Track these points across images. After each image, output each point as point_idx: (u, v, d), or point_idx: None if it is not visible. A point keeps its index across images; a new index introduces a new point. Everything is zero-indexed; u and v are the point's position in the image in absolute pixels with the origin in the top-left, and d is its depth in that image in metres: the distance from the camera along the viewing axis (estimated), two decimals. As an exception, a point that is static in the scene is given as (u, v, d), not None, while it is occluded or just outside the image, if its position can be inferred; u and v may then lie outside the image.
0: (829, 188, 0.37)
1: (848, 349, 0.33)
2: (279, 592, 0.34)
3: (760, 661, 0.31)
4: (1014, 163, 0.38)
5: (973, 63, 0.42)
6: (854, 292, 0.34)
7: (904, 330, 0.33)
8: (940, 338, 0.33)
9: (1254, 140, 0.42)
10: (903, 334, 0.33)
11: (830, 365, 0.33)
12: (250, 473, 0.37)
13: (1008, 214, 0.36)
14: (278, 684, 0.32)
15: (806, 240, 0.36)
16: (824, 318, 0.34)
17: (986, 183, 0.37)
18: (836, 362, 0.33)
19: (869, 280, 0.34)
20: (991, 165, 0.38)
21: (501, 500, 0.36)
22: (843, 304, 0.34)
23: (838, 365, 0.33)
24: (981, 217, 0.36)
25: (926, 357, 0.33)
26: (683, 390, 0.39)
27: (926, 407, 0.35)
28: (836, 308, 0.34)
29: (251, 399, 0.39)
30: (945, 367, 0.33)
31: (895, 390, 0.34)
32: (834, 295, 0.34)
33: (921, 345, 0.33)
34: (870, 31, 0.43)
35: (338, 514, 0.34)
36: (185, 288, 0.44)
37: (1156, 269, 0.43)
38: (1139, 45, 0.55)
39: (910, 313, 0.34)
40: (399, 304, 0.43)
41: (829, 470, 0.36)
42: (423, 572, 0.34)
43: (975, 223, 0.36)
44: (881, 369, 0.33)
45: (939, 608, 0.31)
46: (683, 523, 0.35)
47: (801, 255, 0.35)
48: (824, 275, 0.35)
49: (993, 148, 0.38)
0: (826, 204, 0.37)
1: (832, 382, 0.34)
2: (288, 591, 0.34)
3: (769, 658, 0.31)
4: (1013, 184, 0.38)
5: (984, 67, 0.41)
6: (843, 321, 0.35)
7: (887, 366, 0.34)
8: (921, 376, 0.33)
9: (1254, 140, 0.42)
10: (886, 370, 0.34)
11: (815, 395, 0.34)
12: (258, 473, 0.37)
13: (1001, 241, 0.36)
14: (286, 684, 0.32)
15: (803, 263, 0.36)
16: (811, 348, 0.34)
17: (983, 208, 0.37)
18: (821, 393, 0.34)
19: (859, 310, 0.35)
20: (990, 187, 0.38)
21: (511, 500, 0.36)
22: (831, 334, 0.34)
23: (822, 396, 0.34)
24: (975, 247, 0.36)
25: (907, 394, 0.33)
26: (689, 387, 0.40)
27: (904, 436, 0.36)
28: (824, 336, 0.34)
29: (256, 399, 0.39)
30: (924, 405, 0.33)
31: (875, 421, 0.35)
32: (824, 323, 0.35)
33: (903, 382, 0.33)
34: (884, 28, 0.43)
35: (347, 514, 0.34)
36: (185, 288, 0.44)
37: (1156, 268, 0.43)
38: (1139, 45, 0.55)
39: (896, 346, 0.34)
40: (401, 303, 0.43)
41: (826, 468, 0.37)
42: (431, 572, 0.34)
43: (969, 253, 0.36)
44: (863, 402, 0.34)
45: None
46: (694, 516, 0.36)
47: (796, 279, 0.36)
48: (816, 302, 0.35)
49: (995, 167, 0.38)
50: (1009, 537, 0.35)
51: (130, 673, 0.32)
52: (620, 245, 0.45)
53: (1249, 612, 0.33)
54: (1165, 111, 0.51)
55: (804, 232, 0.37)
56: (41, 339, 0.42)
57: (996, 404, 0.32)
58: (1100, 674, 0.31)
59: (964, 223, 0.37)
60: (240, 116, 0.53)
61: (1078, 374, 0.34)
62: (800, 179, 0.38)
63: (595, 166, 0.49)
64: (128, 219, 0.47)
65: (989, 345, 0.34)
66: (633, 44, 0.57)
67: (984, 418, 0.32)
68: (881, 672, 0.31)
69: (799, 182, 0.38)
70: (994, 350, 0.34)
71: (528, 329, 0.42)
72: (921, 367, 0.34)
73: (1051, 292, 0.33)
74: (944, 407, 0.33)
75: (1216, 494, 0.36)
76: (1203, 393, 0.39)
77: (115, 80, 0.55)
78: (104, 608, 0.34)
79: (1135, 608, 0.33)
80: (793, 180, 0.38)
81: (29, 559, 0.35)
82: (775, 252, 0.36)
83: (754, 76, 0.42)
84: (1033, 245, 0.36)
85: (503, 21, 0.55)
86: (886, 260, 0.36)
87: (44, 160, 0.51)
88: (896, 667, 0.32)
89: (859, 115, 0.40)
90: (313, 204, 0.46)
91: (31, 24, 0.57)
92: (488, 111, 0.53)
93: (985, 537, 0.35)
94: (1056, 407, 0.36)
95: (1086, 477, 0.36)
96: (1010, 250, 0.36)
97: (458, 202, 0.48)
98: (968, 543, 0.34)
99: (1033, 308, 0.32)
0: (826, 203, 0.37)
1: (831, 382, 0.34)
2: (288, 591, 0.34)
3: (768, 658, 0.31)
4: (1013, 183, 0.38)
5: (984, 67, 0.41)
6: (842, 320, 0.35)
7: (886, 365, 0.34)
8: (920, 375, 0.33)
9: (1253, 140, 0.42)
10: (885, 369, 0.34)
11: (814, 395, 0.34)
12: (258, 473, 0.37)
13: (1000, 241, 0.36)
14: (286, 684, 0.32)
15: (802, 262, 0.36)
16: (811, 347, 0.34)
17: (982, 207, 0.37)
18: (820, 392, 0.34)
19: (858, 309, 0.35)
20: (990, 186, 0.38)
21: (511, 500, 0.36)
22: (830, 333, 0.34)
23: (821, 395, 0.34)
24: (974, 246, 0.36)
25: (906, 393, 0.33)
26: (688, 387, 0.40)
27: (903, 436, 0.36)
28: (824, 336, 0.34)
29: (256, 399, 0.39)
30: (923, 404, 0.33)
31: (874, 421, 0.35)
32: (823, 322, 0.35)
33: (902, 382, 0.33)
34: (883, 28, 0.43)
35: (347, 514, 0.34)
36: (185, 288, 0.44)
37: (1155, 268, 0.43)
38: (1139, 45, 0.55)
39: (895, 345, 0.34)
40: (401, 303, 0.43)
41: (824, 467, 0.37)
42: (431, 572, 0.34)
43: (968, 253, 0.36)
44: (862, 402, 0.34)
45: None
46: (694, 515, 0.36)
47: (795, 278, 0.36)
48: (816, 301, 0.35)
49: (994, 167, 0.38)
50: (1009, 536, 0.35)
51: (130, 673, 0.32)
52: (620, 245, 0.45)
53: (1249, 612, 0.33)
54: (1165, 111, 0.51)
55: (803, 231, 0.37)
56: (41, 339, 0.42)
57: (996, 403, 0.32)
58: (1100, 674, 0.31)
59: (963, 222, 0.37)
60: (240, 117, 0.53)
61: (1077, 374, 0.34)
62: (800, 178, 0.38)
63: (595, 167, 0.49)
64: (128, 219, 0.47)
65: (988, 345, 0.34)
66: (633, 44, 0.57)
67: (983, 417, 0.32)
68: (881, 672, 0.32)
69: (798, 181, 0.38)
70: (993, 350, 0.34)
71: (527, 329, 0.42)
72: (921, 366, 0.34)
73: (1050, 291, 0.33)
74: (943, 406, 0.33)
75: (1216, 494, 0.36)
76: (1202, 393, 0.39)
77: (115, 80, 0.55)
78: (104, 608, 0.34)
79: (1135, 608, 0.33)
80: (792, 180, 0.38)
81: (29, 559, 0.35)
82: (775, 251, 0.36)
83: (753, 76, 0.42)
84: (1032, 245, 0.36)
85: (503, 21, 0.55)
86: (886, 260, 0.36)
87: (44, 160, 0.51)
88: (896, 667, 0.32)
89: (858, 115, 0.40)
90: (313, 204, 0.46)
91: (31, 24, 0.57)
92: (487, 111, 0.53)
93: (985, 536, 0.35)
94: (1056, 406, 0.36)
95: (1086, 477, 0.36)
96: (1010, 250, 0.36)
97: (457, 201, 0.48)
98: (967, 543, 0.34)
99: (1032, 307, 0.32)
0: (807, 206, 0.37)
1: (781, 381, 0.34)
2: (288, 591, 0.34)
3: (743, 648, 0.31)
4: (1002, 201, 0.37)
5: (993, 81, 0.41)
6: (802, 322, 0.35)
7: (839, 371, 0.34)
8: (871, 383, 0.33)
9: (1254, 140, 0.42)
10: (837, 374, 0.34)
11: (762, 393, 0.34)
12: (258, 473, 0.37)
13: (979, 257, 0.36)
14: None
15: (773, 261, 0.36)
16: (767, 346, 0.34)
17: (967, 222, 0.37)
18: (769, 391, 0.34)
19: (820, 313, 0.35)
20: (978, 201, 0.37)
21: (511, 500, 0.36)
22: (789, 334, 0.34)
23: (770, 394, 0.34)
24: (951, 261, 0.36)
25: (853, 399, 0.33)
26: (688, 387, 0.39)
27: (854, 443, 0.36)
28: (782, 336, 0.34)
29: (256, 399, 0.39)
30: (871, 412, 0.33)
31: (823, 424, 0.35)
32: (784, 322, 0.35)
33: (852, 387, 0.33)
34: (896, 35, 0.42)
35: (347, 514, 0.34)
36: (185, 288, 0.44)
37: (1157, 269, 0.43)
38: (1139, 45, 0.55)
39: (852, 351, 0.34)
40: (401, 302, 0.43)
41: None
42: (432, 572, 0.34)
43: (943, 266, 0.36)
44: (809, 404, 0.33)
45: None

■ What to produce ■
The lines above starting at the one that contains "69: (799, 182, 0.38)" and ending at the one that contains "89: (859, 115, 0.40)" must be transcribed exactly, and no other lines may appear.

■ Answer space ■
69: (799, 182, 0.38)
70: (994, 350, 0.34)
71: (528, 329, 0.42)
72: (921, 367, 0.34)
73: (1051, 292, 0.33)
74: (944, 407, 0.33)
75: (1216, 494, 0.36)
76: (1203, 393, 0.39)
77: (115, 80, 0.55)
78: (104, 608, 0.34)
79: (1135, 608, 0.33)
80: (793, 180, 0.38)
81: (29, 559, 0.35)
82: (775, 252, 0.36)
83: (754, 76, 0.42)
84: (1033, 245, 0.36)
85: (503, 21, 0.55)
86: (886, 260, 0.36)
87: (44, 160, 0.51)
88: (896, 667, 0.32)
89: (859, 115, 0.40)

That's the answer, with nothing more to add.